O Código Civil permite a destituição com justa causa a qualquer momento. Justa causa inclui:

  • Incumprimento grave das suas obrigações
  • Apropriação de fundos do condomínio
  • Falta de prestação de contas
  • Incompetência manifesta e sistemática
  • Comportamento que prejudique os interesses do condomínio

Destituição sem justa causa

Mesmo sem justa causa comprovada, a assembleia pode destituir o administrador — mas neste caso pode existir obrigação de indemnização se houver contrato com prazo (aplica-se a empresas de administração com contrato).

Como convocar a assembleia de destituição

Se o administrador não convoca a assembleia (o que é frequente quando é ele o problema), qualquer condómino pode:

1. Pedir ao administrador que convoque assembleia extraordinária com o ponto da destituição. O administrador tem 20 dias para convocar.

2. Se o administrador não o fizer, qualquer condómino representando pelo menos 20% da permilagem pode convocar diretamente a assembleia, comunicando por carta a todos os condóminos com o mínimo de 10 dias de antecedência.

3. Requerimento ao tribunal — em último recurso, o tribunal pode ordenar a convocação e/ou nomear um administrador provisório.

Maioria necessária

A destituição requer maioria simples (mais de 50% da permilagem representada na assembleia). Com justa causa demonstrada, esta maioria é mais fácil de obter.

Após a destituição: recuperar a documentação

Este é um dos momentos mais críticos — e onde mais problemas surgem.

O administrador destituído é legalmente obrigado a entregar toda a documentação ao novo administrador:

  • Livro de atas
  • Extratos e documentação contabilística
  • Contratos com fornecedores
  • Chaves e cartões de acesso
  • Saldo das contas (transferência para nova conta ou para conta designada pelo novo administrador)

Prazo: Habitualmente imediato ou nos dias seguintes à deliberação.

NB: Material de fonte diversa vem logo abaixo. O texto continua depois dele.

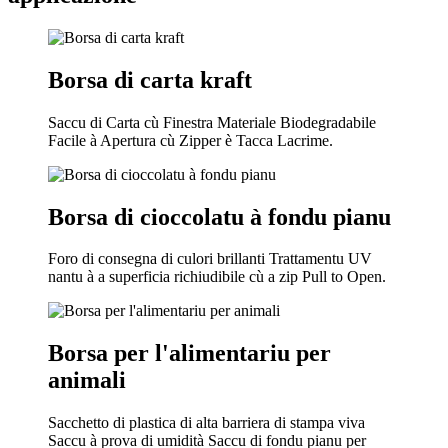
Borsa di carta kraft
Saccu di Carta cù Finestra Materiale Biodegradabile
Facile à Apertura cù Zipper è Tacca Lacrime.
Borsa di cioccolatu à fondu pianu
Foro di consegna di culori brillanti Trattamentu UV
nantu à a superficia richiudibile cù a zip Pull to Open.
Borsa per l'alimentariu per
animali
Sacchetto di plastica di alta barriera di stampa viva
Saccu à prova di umidità Saccu di fondu pianu per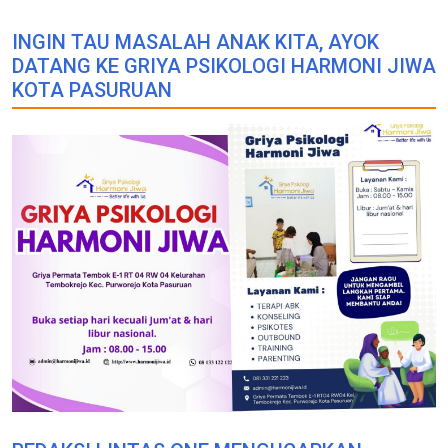
INGIN TAU MASALAH ANAK KITA, AYOK
DATANG KE GRIYA PSIKOLOGI HARMONI JIWA
KOTA PASURUAN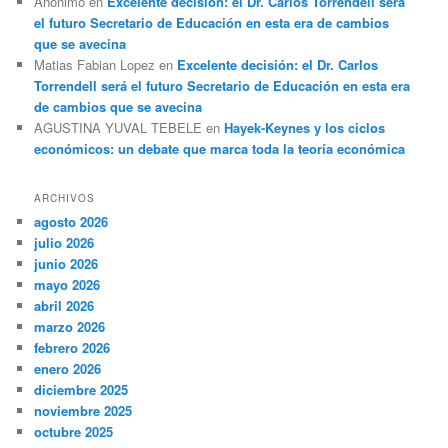
Anónimo
en
Excelente decisión: el Dr. Carlos Torrendell será
el futuro Secretario de Educación en esta era de cambios
que se avecina
Matias Fabian Lopez
en
Excelente decisión: el Dr. Carlos
Torrendell será el futuro Secretario de Educación en esta era
de cambios que se avecina
AGUSTINA YUVAL TEBELE
en
Hayek-Keynes y los ciclos
económicos: un debate que marca toda la teoría económica
ARCHIVOS
agosto 2026
julio 2026
junio 2026
mayo 2026
abril 2026
marzo 2026
febrero 2026
enero 2026
diciembre 2025
noviembre 2025
octubre 2025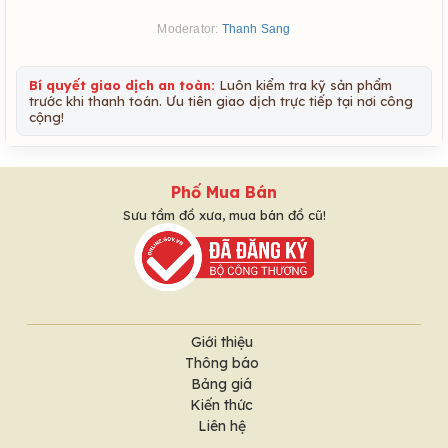
Moderator:
Thanh Sang
Bí quyết giao dịch an toàn:
Luôn kiểm tra kỹ sản phẩm
trước khi thanh toán. Ưu tiên giao dịch trực tiếp tại nơi công
cộng!
Phố Mua Bán
Sưu tầm đồ xưa, mua bán đồ cũ!
Giới thiệu
Thông báo
Bảng giá
Kiến thức
Liên hệ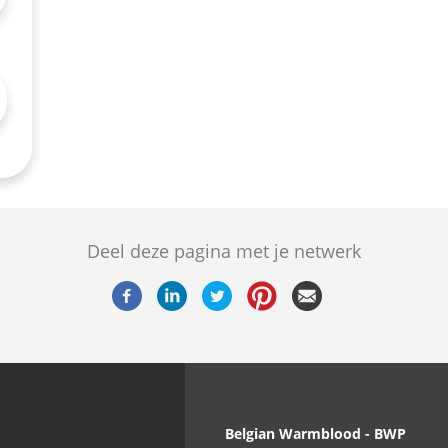
Deel deze pagina met je netwerk
Belgian Warmblood - BWP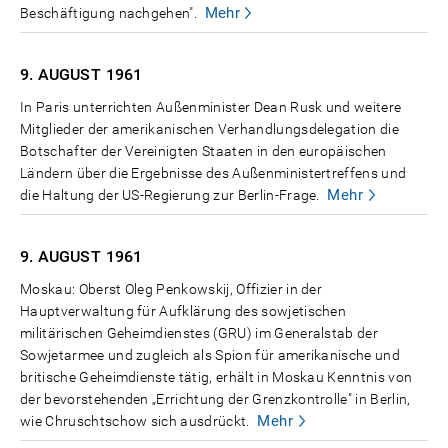
Mehr
Beschäftigung nachgehen".
9. AUGUST
1961
In Paris unterrichten Außenminister Dean Rusk und weitere
Mitglieder der amerikanischen Verhandlungsdelegation die
Botschafter der Vereinigten Staaten in den europäischen
Ländern über die Ergebnisse des Außenministertreffens und
Mehr
die Haltung der US-Regierung zur Berlin-Frage.
9. AUGUST
1961
Moskau: Oberst Oleg Penkowskij, Offizier in der
Hauptverwaltung für Aufklärung des sowjetischen
militärischen Geheimdienstes (GRU) im Generalstab der
Sowjetarmee und zugleich als Spion für amerikanische und
britische Geheimdienste tätig, erhält in Moskau Kenntnis von
der bevorstehenden „Errichtung der Grenzkontrolle" in Berlin,
Mehr
wie Chruschtschow sich ausdrückt.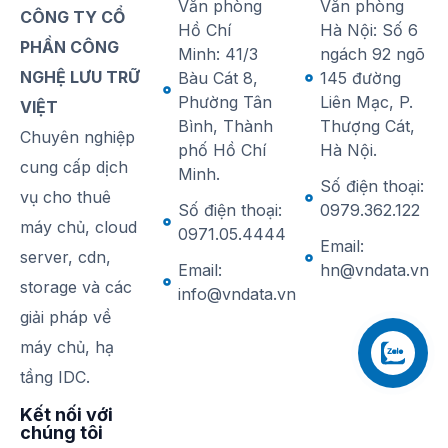
Văn phòng
Văn phòng
CÔNG TY CỔ
Hồ Chí
Hà Nội: Số 6
PHẦN CÔNG
Minh: 41/3
ngách 92 ngõ
NGHỆ LƯU TRỮ
Bàu Cát 8,
145 đường
Phường Tân
Liên Mạc, P.
VIỆT
Bình, Thành
Thượng Cát,
Chuyên nghiệp
phố Hồ Chí
Hà Nội.
cung cấp dịch
Minh.
Số điện thoại:
vụ cho thuê
Số điện thoại:
0979.362.122
máy chủ, cloud
0971.05.4444
Email:
server, cdn,
Email:
hn@vndata.vn
storage và các
info@vndata.vn
giải pháp về
máy chủ, hạ
tầng IDC.
Kết nối với
chúng tôi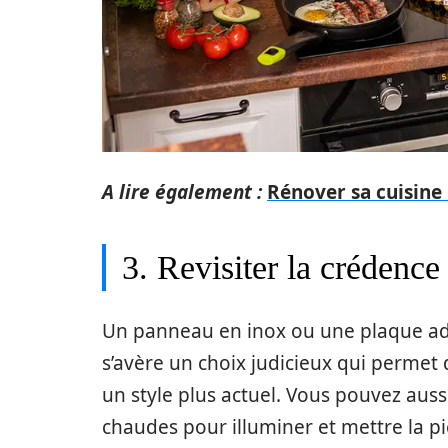
A lire également :
Rénover sa cuisine 
3. Revisiter la crédence
Un panneau en inox ou une plaque ad
s’avère un choix judicieux qui permet 
un style plus actuel. Vous pouvez aussi
chaudes pour illuminer et mettre la pi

Se o administrador destituído se recusar a entregar:

  1. Notificação por carta registada com prazo de 5 dias
  2. Participação ao Ministério Público (em caso de eventual apropriação)
  3. Ação judicial de entrega — pode incluir pedido de arresto de bens

Responsabilidade civil do administrador

Se o administrador causou danos ao condomínio (má gestão financeira, obras sem aprovação, não realização de obras urgentes que causaram danos), o condomínio pode intentar ação de responsabilidade civil para obter indemnização.

O que é necessário provar:

  • O incumprimento (o que o administrador devia ter feito e não fez)
  • O dano (o valor do prejuízo causado)
  • O nexo de causalidade (o incumprimento causou o dano)

Para empresas de administração, o seguro de responsabilidade civil profissional deve cobrir estes casos — verifique se a empresa o tinha.

O administrador provisório: alternativa enquanto não há substituto

Se a destituição ocorre e não há um novo administrador pronto para substituir imediatamente, pode solicitar ao tribunal a nomeação de um administrador provisório.

Esta figura gere o condomínio temporariamente até a assembleia eleger um novo administrador permanente.

Como evitar o problema: seleção e supervisão

A melhor proteção é escolher bem desde o início:

  • Verificar referências antes de contratar
  • Exigir extrato bancário mensal
  • Rever as contas na assembleia anual com atenção
  • Nomear uma comissão de condóminos para acompanhamento

Uma supervisão ativa durante o mandato é muito mais eficaz (e económica) do que remediar danos depois.

Conclusão

Os condóminos não estão indefesos face a um administrador que não cumpre. O direito à informação, a convocação de assembleia e a destituição são ferramentas reais e acessíveis. O segredo está em agir cedo — quanto mais tempo dura o problema, maiores os danos e mais difícil a recuperação.